The legislation tabled Wednesday by Chandra Herbert is the second in as many days after Tuesday’s introduction of the K’omoks Treaty Act.
Before these announcements, the province has not seen the introduction of treaties in over 14 years, Chandra Herbert said.
Deputy Chief Coun. Cyril Bennett-Nabess said the historic moment has been over 30 years in the making. The First Nation voted to ratify the Kitselas Treaty last April.
“This treaty is not just a treaty for Kitselas, but it is a treaty for the province of British Columbia, a means of moving forward together,” he said.
“We overcame a struggle, an enduring struggle of over 113 years.

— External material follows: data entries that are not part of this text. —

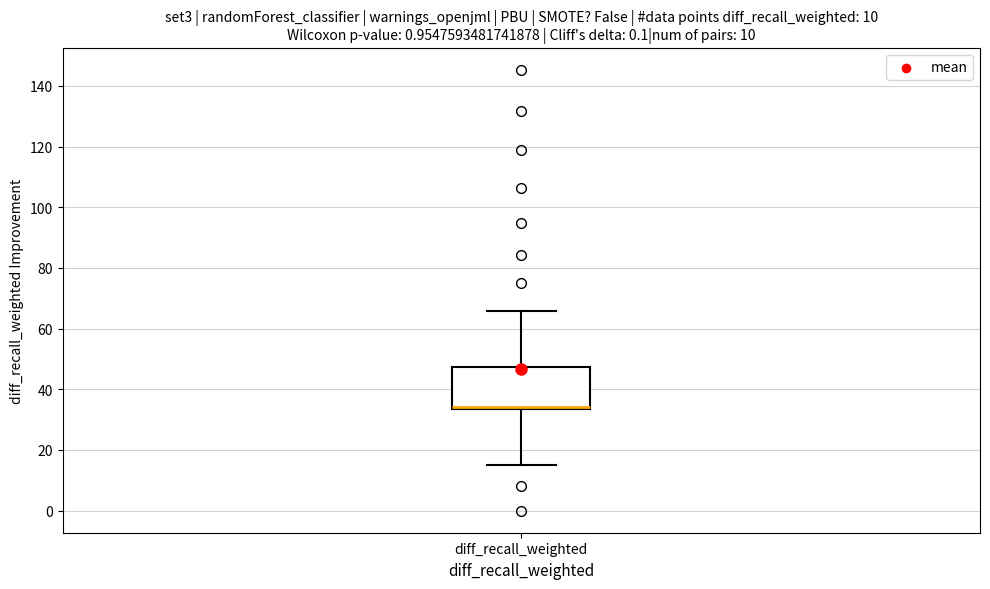

Read this box plot against the y-axis: the position of the median line, the range covered by the box, and the ends of both whiskers. The values are not printed on the chart, so give them approximately, as read against the axis.

median 34 (drawn on the box's lower edge), box 34 to 48, whiskers 16 to 66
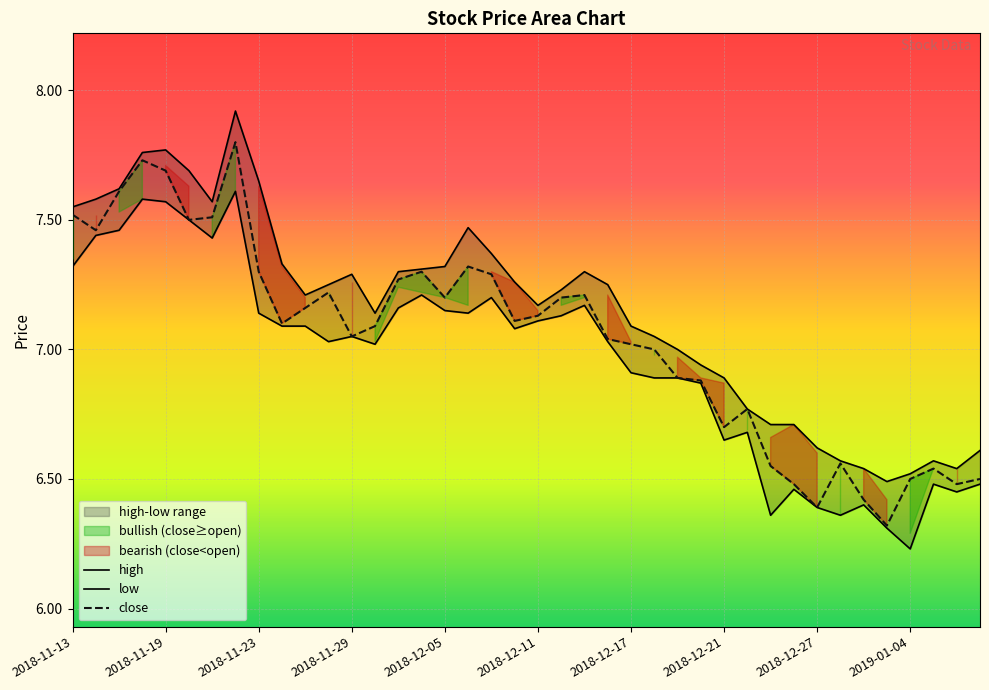

True or false: close and low cross at least once.

False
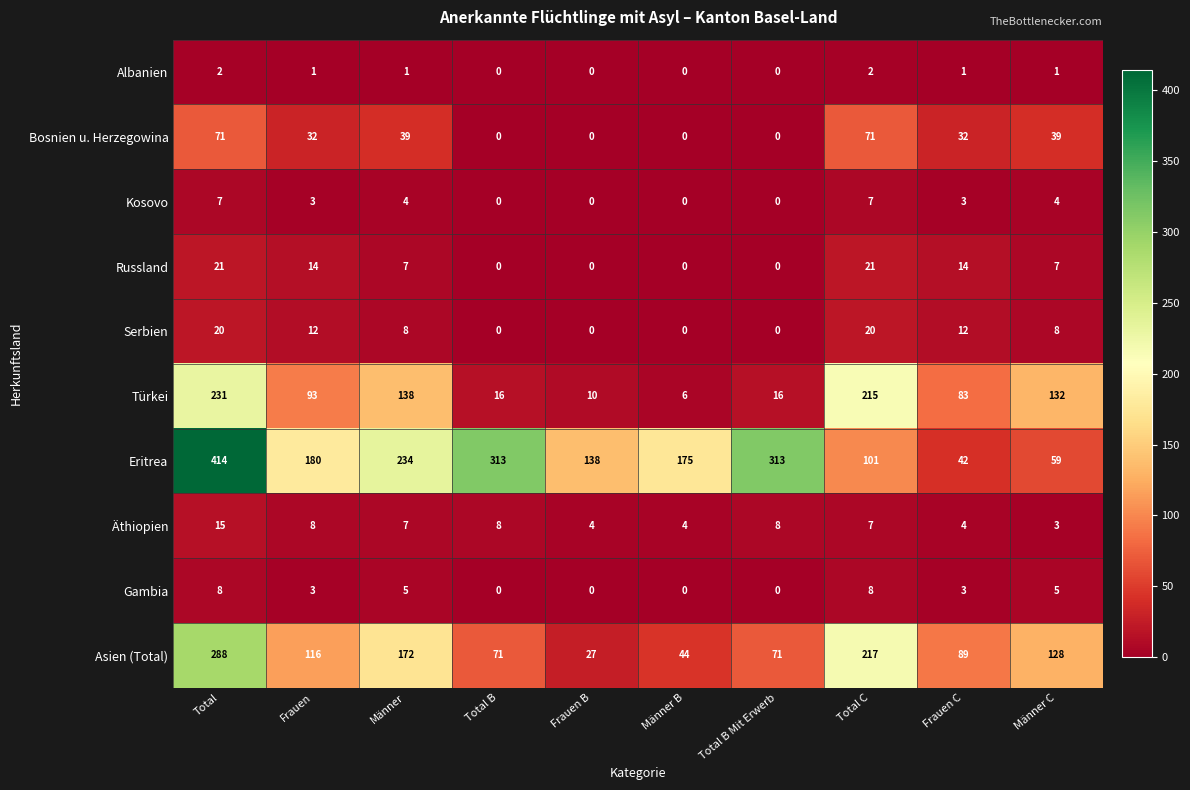

What value does the Asien (Total) series have at Total, to the nearest 50?

300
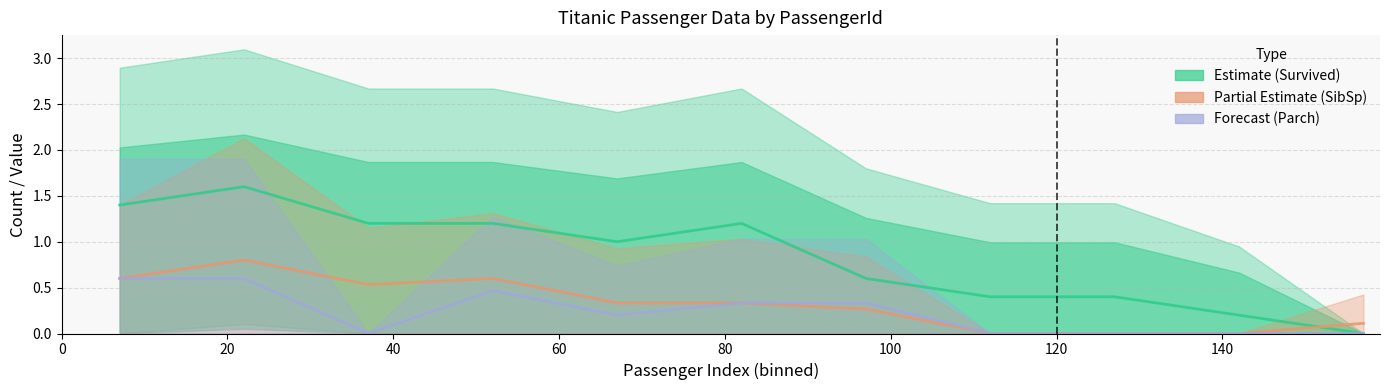

Reading left to right, what are all the values shown in this chart?

Survived (scaled): 1.4	1.6	1.2	1.2	1.0	1.2	0.6	0.4	0.4	0.2	0.0
SibSp: 0.6	0.8	0.5	0.6	0.3	0.3	0.3	0.0	0.0	0.0	0.1
Parch: 0.6	0.6	0.0	0.5	0.2	0.3	0.3	0.0	0.0	0.0	0.0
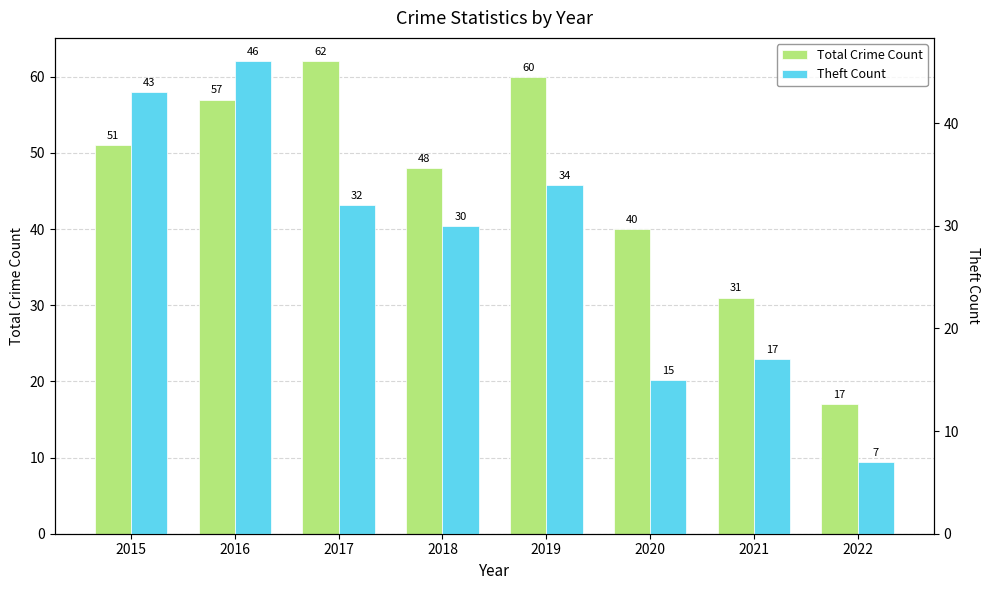

What is the average value of the Total Crime Count series?

46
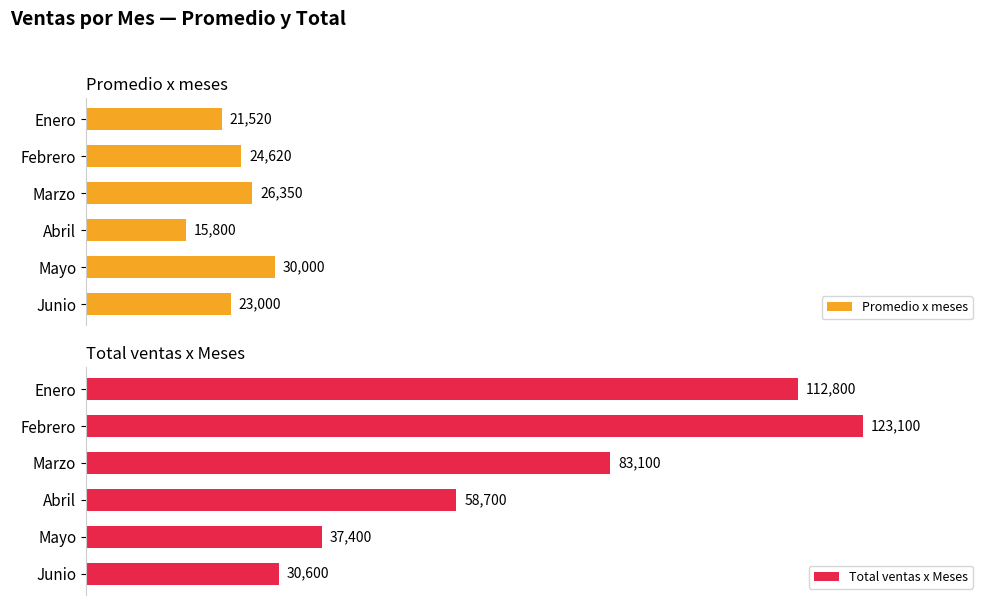

Which category has the highest value in the Promedio x meses series?

Mayo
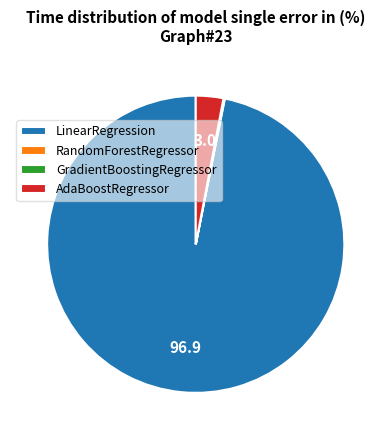

True or false: LinearRegression accounts for 97% of the total.

True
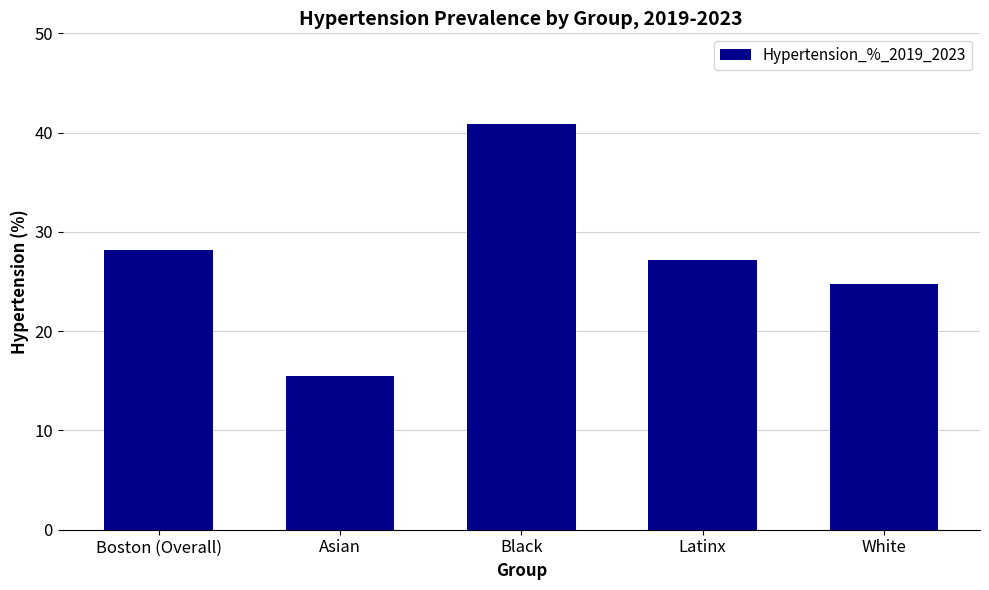

What is the average value?

27.3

From the time the Indian Act was implemented within our communities to the ratification of the Kitselas Treaty in April of last year.”
Lax Kw’alaams opposition
A nation neighbouring the Kitselas has called on the provincial government to immediately pause the ratification.
The Nine Allied Tribes and Lax Kw’alaams Band said in a statement they were “blindsided by the 11th-hour notice” of the plan, saying over 90 per cent of their territory would be impacted.
The group held a press conference in front of the legislature Monday, calling for the province to fix “fundamental flaws” in the treaty that they say threatens reconciliation and legal certainty.
“We are here to make sure that we’re defending our territories as the nine allied tribes,” said Stan Dennis Jr., Nine Allied Tribes hereditary leader and spokesperson.
“The message needs to be clear, loud and clear, that we are against it. They haven’t accommodated us once,” he said.
Bennett-Nabess says Kitselas First Nation is prepared to meet its neighbours and come to a protocol agreement that would speak to mutual concerns.
If fully ratified by all parties, the Kitselas Treaty will be one of the first comprehensive treaties to come into effect since the Tla’amin Treaty in 2016, the province said.